Tras un par de minutos, u horas, quien sabe, el chico reacciona. Se mueve lentamente asegurándose de que todos sus huesos están en su sitio. Tras esto, oye voces, y baja todo lo rápido que puede, que no es mucho, hacia lo que antes era la cubierta, convertida ahora en cúmulo de madera rota y astillas. Al llegar allí, se para y escucha de donde vienen los gritos, corre hacia lo que antes era la puerta del capitán y la aparta de un empujón, allí, el resto de la tripulación, sana y salva, pero sin poder salir, porque una de las vigas de madera había taponado la puerta, que solo se podía abrir desde fuera. Uno tras otro, van saliendo a "la superficie", un par de marineros habían caído al agua, y regresaban mojados y sudorosos. Solo quedaban intactos, como gracia del destino, los botes salvavidas. Arriaron un par y los marineros se subieron a ellos, mientras el capitán hablaba con el vigía:
Ha sido por tu culpa, William Turner por lo que hemos encallado aquí, llevas semanas enamorado de un fantasma que no existe, que solo se te aparece en sueños. Por tu culpa hemos perdido el barco, y da gracias a Dios, de que no hayamos perdido ningún hombre. No tengo otro remedio que abandonarte aquí. Cuando se haga de día, podrás acercarte a algún atolón, aunque no te lo aconsejo, esta zona esta plagada de tiburones.- Se montó en el bote mientras le hablaba duramente.- Sino, algún día te sacaran de aquí. Suerte muchacho. Marineros, ¡vámonos!.

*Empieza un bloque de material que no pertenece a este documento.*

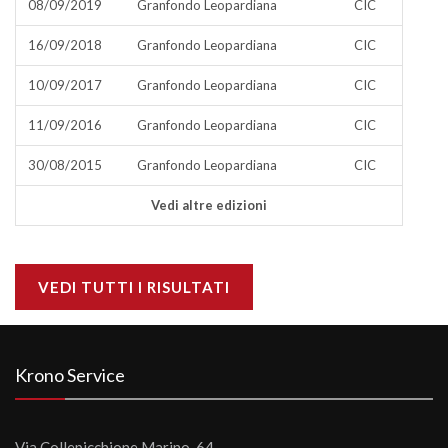
08/09/2019
Granfondo Leopardiana
CIC
16/09/2018
Granfondo Leopardiana
CIC
10/09/2017
Granfondo Leopardiana
CIC
11/09/2016
Granfondo Leopardiana
CIC
30/08/2015
Granfondo Leopardiana
CIC
Vedi altre edizioni
VEDI TUTTI I RISULTATI
Krono Service
Via Collepicchione Marino, 64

En ese momento empezó a llover, finas gotas de agua comenzaron a caer por el cuerpo sudoroso de Will, que no podía creer su desafortunado destino. ¿Dónde estarían Jack y Elizabeth en ese momento?, probablemente pasándolo estupendamente tirados en un playa paradisíaca del caribe español, bebiendo ron y haciendo el amor horas y horas.

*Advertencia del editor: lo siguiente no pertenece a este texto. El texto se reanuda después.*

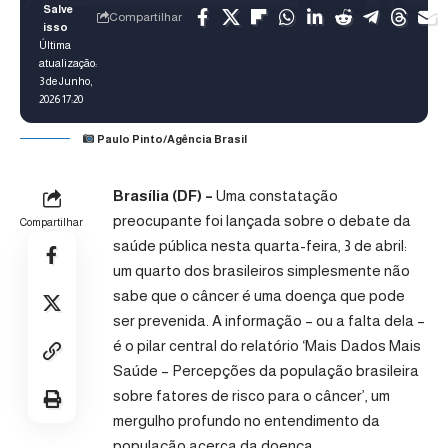
Compartilhar
Última
atualização:
3 de Junho,
2026 17:20
Paulo Pinto/Agência Brasil
Brasília (DF) –
Uma constatação
preocupante foi lançada sobre o debate da
Compartilhar
saúde pública nesta quarta-feira, 3 de abril:
um quarto dos brasileiros simplesmente não
sabe que o câncer é uma doença que pode
ser prevenida. A informação – ou a falta dela –
é o pilar central do relatório ‘Mais Dados Mais
Saúde – Percepções da população brasileira
sobre fatores de risco para o câncer’, um
mergulho profundo no entendimento da
população acerca da doença.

Se cobijó en el camarote del capitán y se quitó la camisa mojada, envolviéndose en una manta, se sentó en una esquina de la cama, esperando a que llegara el día y entonces empezó a soñar, a soñar con aquella mujer con la que llevaba un mes soñando:
Will se encontraba de nuevo en Port Royal, el lugar donde se había criado, pero todo era muy diferente, ahora el comodoro estaba casado con Elizabeth y se había convertido en embajador de la pequeña isla. Una noche había decidido hacer una fiesta, maravillosa, con oro y especias en todas las mesas, invitando a todos y cada uno de los habitantes de la isla. Will por supuesto, había acudido, vestido con sus mejores galas. Allí, estaba también el capitán Jack Sparrow, rodeado de mujeres que le halagaban, Ana María, Cotton, y varios piratas más. En definitiva… era un sueño. De pronto, sonaban trompetas y un pasillo se abría para recibir a una mujer. Una mujer bella, con largos cabellos castaños, como sus ojos, con manos fuertes y esbelta figura. Esta mujer, entraba custodiada por los guardias, que la sujetaban con fuerza por las muñecas mientras ella intentaba zafarse lanzándoles insultos, vestía harapos. Caminó a lo largo del pasillo que habían hecho los invitados, pero de pronto, se paró ante Will y le miró, con ojos suplicantes:
- Will, tú lo sabes, Will, ayúdame, sabes que yo no he hecho nada, William, por favor.- Su nombre en los labios de ella sonaba como un ruego. Will sorprendido, negaba con la cabeza y entonces los guardias, empujaban a la muchacha hasta que esta caía de rodillas ante el comodoro Norrington, ahora embajador de Port Royal.
- Todos vosotros, habitantes de Port Royal, sabeis lo que ha osado hacer esta muchacha. Ahora será castigada por ello.- El orgullo volvió a la pose de la mujer, a pesar de estar de rodillas. Tiraron de ella, y se la volvieron a llevar, Will la observaba confundido. Entonces todo se tornaba negro.
La siguiente imagen en la cabeza de Will, era un cárcel, una celda oscura, y en ella estaba la muchacha sin nombre, colgada de las muñecas, con la cabeza hundida en los hombros, Will la observaba desde la penumbra, cuando de pronto ella alzaba la cabeza y volvía a observarle:
Will, ayúdame.
Ese era el final de su sueño, y como siempre, se despertaba sobresaltado, con el corazón latiéndole a mil por hora, y con la aterciopelada voz de la muchacha todavía en los oídos, un escalofrío le recorrió el cuerpo y observó que la manta se había escurrido por su espalda, dejándole los hombros al descubierto. Tiró de ella y volvió a cubrirse, y suspirando intentó recostarse de nuevo. El amanecer iba a tardar mucho en llegar.